Soy listo porque en Cornón no hay tontos, pero mi listeza, pese a que pocos chavales habrán tomado tanta leche como yo, es la justita para no ser tonto de capirote; seré pues la excepción de la regla, porque a mi, a la vista está, se me ha desarrollado más el tamaño de la cabeza que “el taliento en el celebro”. ¡Qué se le va a hacer!

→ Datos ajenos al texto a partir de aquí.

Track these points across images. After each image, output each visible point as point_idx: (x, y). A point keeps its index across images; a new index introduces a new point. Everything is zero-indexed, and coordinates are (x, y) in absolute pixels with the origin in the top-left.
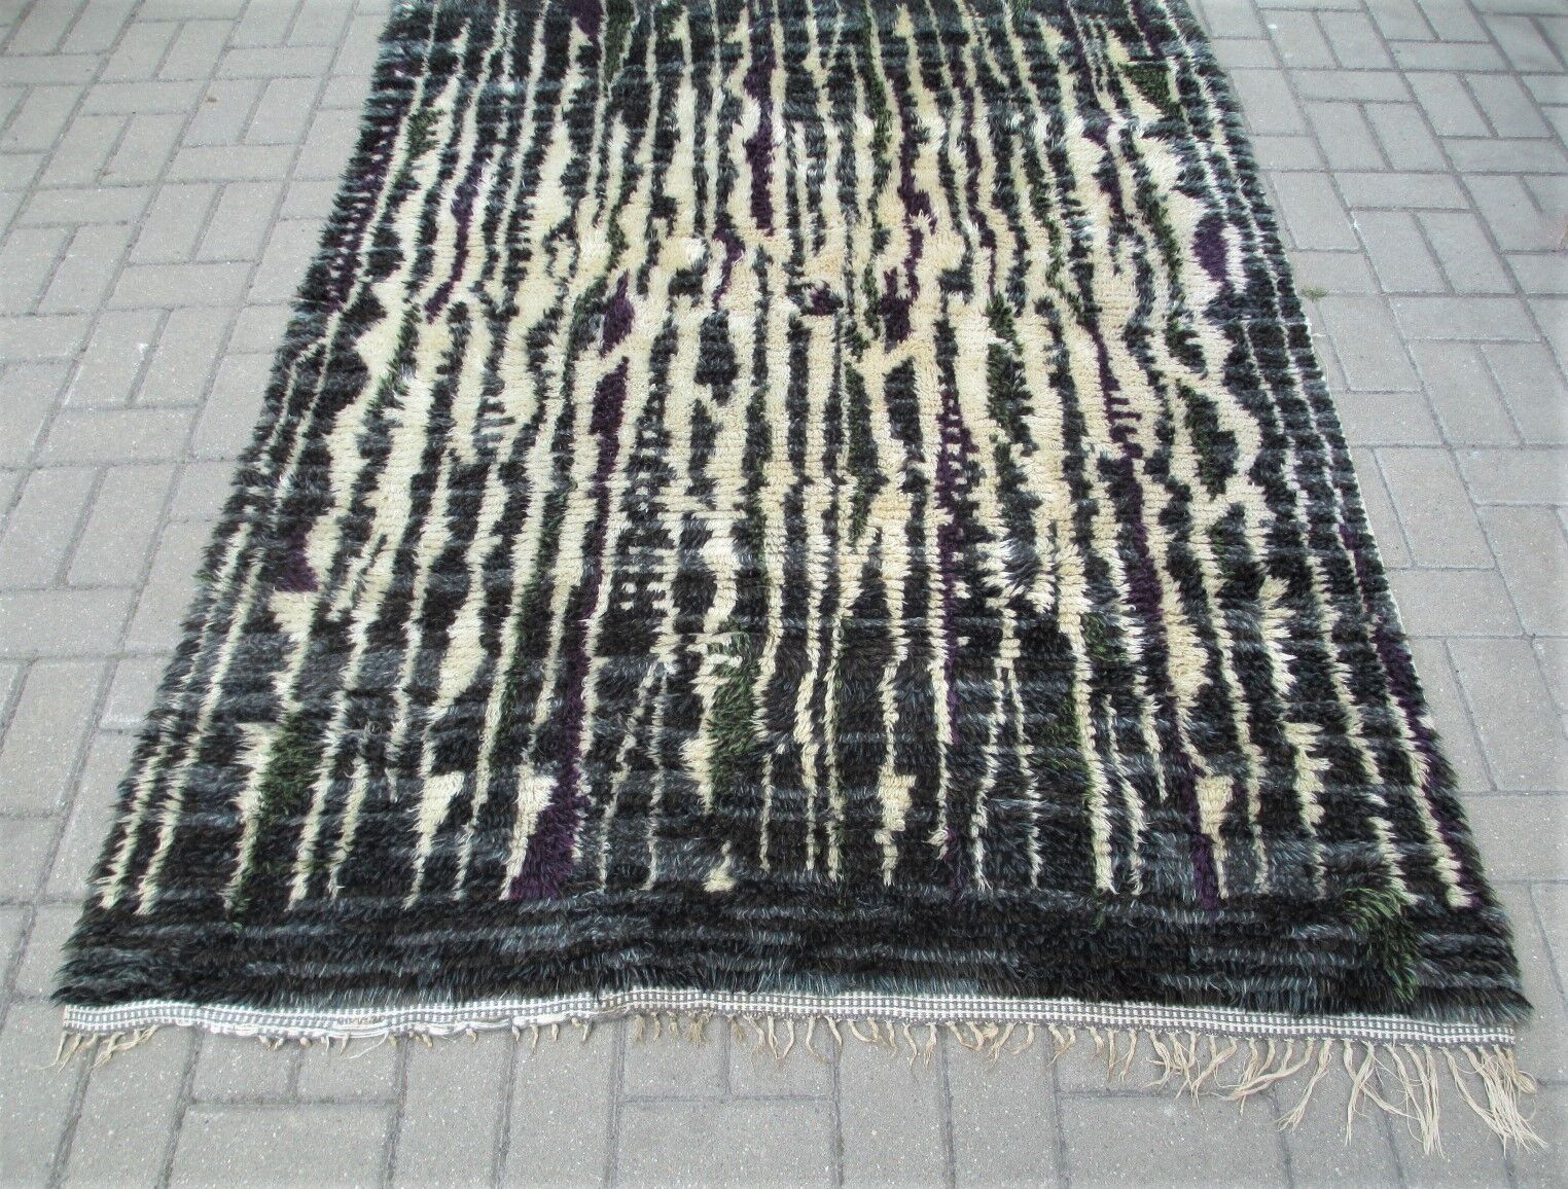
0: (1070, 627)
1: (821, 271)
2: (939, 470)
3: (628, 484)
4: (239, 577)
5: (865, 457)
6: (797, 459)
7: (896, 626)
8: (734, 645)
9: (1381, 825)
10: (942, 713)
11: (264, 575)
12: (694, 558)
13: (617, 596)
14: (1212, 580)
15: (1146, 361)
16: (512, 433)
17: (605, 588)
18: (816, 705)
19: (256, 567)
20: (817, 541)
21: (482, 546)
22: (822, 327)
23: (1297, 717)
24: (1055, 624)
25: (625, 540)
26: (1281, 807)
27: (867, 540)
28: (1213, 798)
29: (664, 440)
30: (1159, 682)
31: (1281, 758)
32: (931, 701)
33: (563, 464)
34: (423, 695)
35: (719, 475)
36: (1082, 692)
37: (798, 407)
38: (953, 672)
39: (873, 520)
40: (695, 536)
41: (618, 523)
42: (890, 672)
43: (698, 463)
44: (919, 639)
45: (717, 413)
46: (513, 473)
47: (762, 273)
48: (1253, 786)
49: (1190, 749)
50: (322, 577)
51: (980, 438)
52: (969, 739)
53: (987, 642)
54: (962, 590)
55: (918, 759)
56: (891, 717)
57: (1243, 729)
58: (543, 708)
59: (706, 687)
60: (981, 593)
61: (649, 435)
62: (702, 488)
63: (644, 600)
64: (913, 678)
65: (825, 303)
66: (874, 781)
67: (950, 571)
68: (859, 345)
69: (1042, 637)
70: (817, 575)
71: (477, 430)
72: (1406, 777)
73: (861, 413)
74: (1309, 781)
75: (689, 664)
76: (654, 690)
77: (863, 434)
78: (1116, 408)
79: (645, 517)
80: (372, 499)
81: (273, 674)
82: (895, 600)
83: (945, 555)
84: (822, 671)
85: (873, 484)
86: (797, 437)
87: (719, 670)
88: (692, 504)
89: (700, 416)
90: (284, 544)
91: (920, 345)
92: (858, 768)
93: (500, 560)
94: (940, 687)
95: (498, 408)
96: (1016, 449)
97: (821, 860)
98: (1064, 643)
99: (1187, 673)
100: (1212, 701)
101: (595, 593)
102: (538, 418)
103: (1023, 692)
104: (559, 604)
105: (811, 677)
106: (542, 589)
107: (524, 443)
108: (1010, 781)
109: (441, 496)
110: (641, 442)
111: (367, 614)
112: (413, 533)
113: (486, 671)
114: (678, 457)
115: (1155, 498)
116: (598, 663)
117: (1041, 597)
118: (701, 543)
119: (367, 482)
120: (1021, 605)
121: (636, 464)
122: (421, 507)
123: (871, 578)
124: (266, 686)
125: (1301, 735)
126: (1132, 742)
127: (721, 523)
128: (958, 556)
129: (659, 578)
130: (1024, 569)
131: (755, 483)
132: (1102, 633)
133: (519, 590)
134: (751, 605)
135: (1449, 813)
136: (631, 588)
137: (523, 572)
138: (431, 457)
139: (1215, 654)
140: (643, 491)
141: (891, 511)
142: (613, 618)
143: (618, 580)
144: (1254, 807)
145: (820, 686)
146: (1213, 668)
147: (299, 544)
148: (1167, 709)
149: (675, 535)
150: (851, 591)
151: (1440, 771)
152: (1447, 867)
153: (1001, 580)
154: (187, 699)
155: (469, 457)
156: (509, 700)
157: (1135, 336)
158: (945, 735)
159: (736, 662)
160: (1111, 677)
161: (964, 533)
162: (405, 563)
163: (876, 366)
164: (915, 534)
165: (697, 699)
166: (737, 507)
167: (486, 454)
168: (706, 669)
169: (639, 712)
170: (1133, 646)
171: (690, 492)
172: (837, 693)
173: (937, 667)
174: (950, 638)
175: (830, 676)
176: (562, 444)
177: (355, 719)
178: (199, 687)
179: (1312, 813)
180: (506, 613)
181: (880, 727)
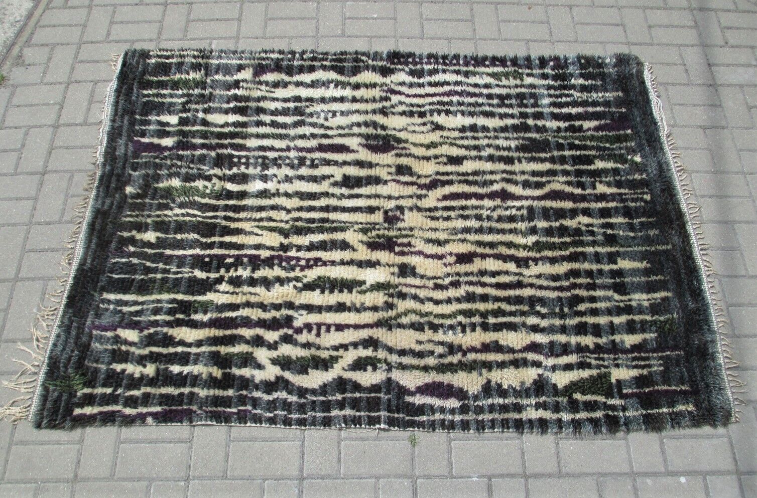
0: (210, 296)
1: (411, 219)
2: (291, 257)
5: (299, 231)
6: (301, 209)
7: (217, 239)
9: (109, 390)
10: (179, 252)
14: (224, 350)
18: (187, 215)
20: (258, 215)
22: (378, 217)
23: (158, 370)
24: (210, 291)
26: (124, 357)
27: (256, 230)
28: (131, 335)
29: (314, 166)
30: (179, 323)
31: (141, 361)
32: (183, 249)
35: (294, 184)
36: (180, 297)
37: (328, 209)
38: (195, 256)
39: (266, 233)
40: (265, 178)
42: (197, 236)
43: (301, 177)
44: (211, 246)
45: (326, 183)
47: (411, 196)
48: (133, 349)
49: (152, 330)
51: (307, 272)
52: (168, 260)
53: (205, 267)
54: (229, 260)
55: (161, 244)
56: (179, 237)
57: (155, 349)
59: (199, 183)
60: (228, 268)
62: (288, 179)
63: (238, 164)
64: (193, 245)
65: (390, 219)
66: (155, 230)
67: (238, 259)
68: (364, 231)
69: (206, 286)
70: (242, 215)
72: (126, 405)
73: (321, 230)
74: (131, 368)
75: (208, 178)
77: (310, 231)
78: (323, 327)
79: (275, 163)
82: (227, 239)
83: (246, 256)
84: (201, 217)
85: (285, 233)
87: (205, 187)
88: (281, 177)
89: (326, 177)
91: (363, 254)
92: (161, 226)
94: (190, 252)
96: (299, 284)
97: (130, 216)
98: (204, 294)
100: (168, 341)
103: (182, 278)
105: (199, 213)
108: (147, 270)
114: (305, 171)
115: (271, 336)
117: (224, 287)
118: (261, 180)
120: (220, 280)
121: (302, 159)
123: (239, 231)
125: (150, 370)
126: (156, 312)
127: (271, 185)
128: (245, 260)
129: (247, 168)
130: (236, 282)
131: (289, 196)
132: (205, 307)
134: (231, 195)
136: (243, 160)
139: (190, 345)
140: (288, 161)
141: (272, 239)
142: (231, 156)
144: (124, 348)
145: (195, 216)
146: (182, 343)
148: (169, 324)
149: (266, 172)
150: (233, 225)
152: (88, 410)
153: (232, 273)
158: (168, 252)
159: (208, 191)
160: (186, 307)
161: (255, 263)
163: (351, 236)
164: (258, 247)
165: (194, 181)
166: (278, 190)
168: (206, 183)
170: (198, 317)
172: (190, 221)
173: (197, 251)
174: (208, 256)
175: (198, 219)
179: (118, 367)
181: (175, 233)
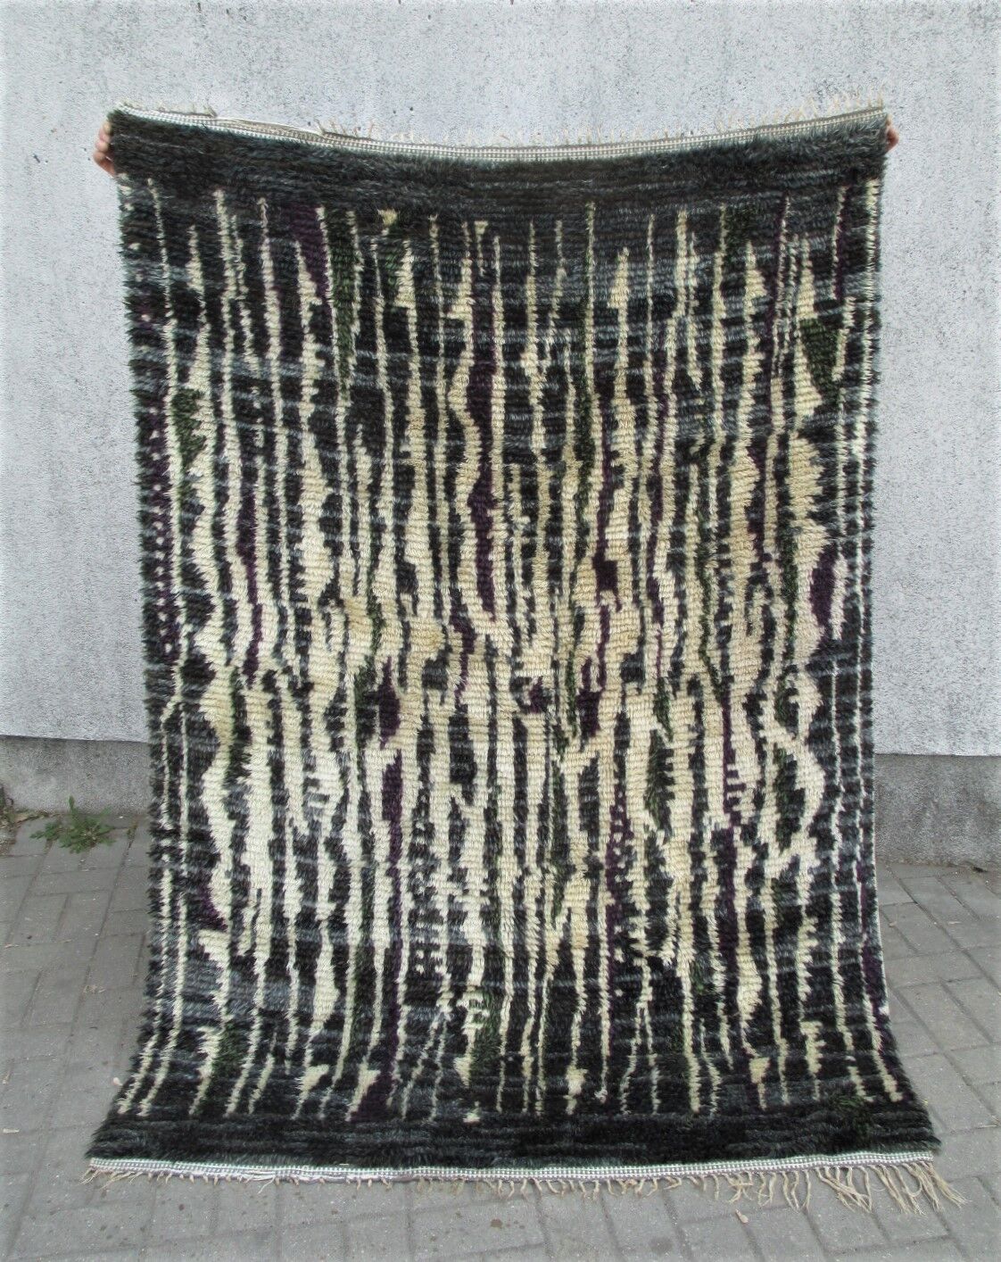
0: (683, 973)
1: (537, 666)
2: (609, 856)
3: (410, 868)
4: (174, 916)
5: (562, 849)
6: (520, 854)
7: (580, 986)
8: (484, 1002)
9: (853, 1070)
10: (605, 1038)
11: (190, 917)
12: (457, 933)
13: (413, 961)
14: (770, 925)
15: (756, 727)
16: (330, 809)
17: (405, 953)
18: (533, 1038)
19: (183, 910)
20: (532, 921)
21: (324, 908)
22: (534, 723)
23: (809, 1018)
24: (674, 972)
25: (413, 916)
26: (797, 1068)
27: (561, 919)
28: (758, 1067)
29: (429, 832)
30: (732, 1008)
31: (798, 1043)
32: (600, 1033)
33: (368, 846)
34: (305, 1019)
35: (469, 866)
36: (687, 1019)
37: (521, 811)
38: (613, 1014)
39: (566, 904)
40: (457, 917)
41: (407, 903)
42: (578, 1018)
43: (455, 854)
44: (593, 991)
45: (466, 811)
46: (334, 847)
47: (491, 667)
48: (781, 1061)
49: (746, 1045)
50: (228, 923)
51: (637, 828)
52: (620, 1053)
53: (633, 992)
54: (619, 956)
55: (590, 1061)
56: (576, 1043)
57: (777, 1029)
58: (375, 1036)
59: (470, 1029)
60: (632, 954)
61: (420, 826)
62: (458, 876)
63: (431, 964)
64: (592, 1022)
65: (540, 700)
66: (563, 1072)
67: (615, 942)
68: (561, 743)
69: (667, 984)
70: (532, 947)
71: (305, 804)
72: (869, 1046)
73: (562, 813)
74: (813, 1057)
75: (460, 1015)
76: (439, 1031)
77: (561, 831)
78: (731, 781)
79: (423, 898)
80: (246, 859)
81: (212, 993)
82: (579, 966)
83: (610, 930)
84: (538, 1016)
85: (567, 872)
86: (520, 834)
87: (477, 1018)
88: (452, 888)
89: (455, 814)
90: (195, 891)
91: (604, 742)
92: (556, 1067)
93: (337, 923)
94: (606, 1024)
95: (315, 783)
96: (661, 834)
97: (531, 1107)
98: (678, 981)
99: (747, 998)
100: (761, 1013)
101: (399, 957)
102: (345, 800)
103: (652, 1024)
104: (379, 963)
105: (531, 1021)
106: (367, 950)
107: (339, 822)
108: (643, 1067)
109: (291, 861)
110: (416, 833)
111: (262, 956)
112: (278, 890)
113: (340, 1005)
114: (440, 847)
115: (745, 857)
116: (406, 1010)
117: (666, 954)
118: (461, 922)
119: (238, 844)
120: (655, 963)
121: (415, 851)
122: (279, 870)
123: (565, 948)
124: (209, 1000)
125: (809, 1029)
126: (714, 1045)
127: (473, 906)
128: (618, 929)
129: (437, 947)
130: (657, 935)
131: (493, 876)
132: (703, 974)
133: (352, 951)
134: (494, 973)
135: (892, 1063)
136: (421, 954)
137: (354, 937)
138: (278, 826)
139: (767, 980)
140: (420, 876)
141: (577, 892)
142: (412, 978)
143: (413, 948)
144: (782, 1068)
145: (536, 1026)
146: (764, 994)
147: (206, 893)
148: (734, 1023)
149: (444, 914)
150: (553, 959)
151: (888, 1042)
152: (890, 1084)
153: (643, 946)
154: (164, 1005)
155: (304, 830)
156: (354, 1032)
157: (752, 706)
158: (605, 1051)
159: (486, 1013)
160: (705, 1005)
161: (622, 911)
162: (278, 917)
163: (573, 765)
164: (592, 913)
165: (465, 1037)
166: (483, 894)
167: (314, 826)
168: (469, 1018)
169: (430, 1044)
170: (719, 980)
171: (451, 878)
172: (546, 1031)
173: (604, 1010)
174: (611, 991)
175: (543, 1020)
176: (364, 826)
177: (266, 1030)
178: (168, 995)
179: (814, 1067)
180: (347, 967)
181: (569, 1049)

Como queda dicho, ya era yo un mocete fortachón y enredador que correteaba por la calle practicando mi deporte favorito, consistente en acarrear de la bolera al patio de mi casa, arrastrando las bolas y rodando los bolos. Pues bien, un día que mis padres habían recibido la visita de algunos parientes forasteros, y en tanto los atendían, entré yo en casa cansado, sudoroso y sediento. Por lo acelerado y lo deslumbrado no me percaté de la presencia de los invitados y precipitándome sobre mi madre, yo mismo desabroché su blusa, saqué la tetita y me puse a succionar golosa y glotonamente.
Ante tan insólito espectáculo, los presentes estallaron en risas. Tan de sorpresa me cogieron aquellas risotadas, que corrido como una mona, di la espantada hacia la calle. Fue un desmame radical, un destete irrevocable, dejé de mamar para el más jamás de los jamases.

Como me lo contó quien me dio la vida, os lo cuenta quien os la dio a vosotros y es vuestro afortunado abuelo, que os besa, abraza y os desea lo más y lo mejor: salud, alegría y amor.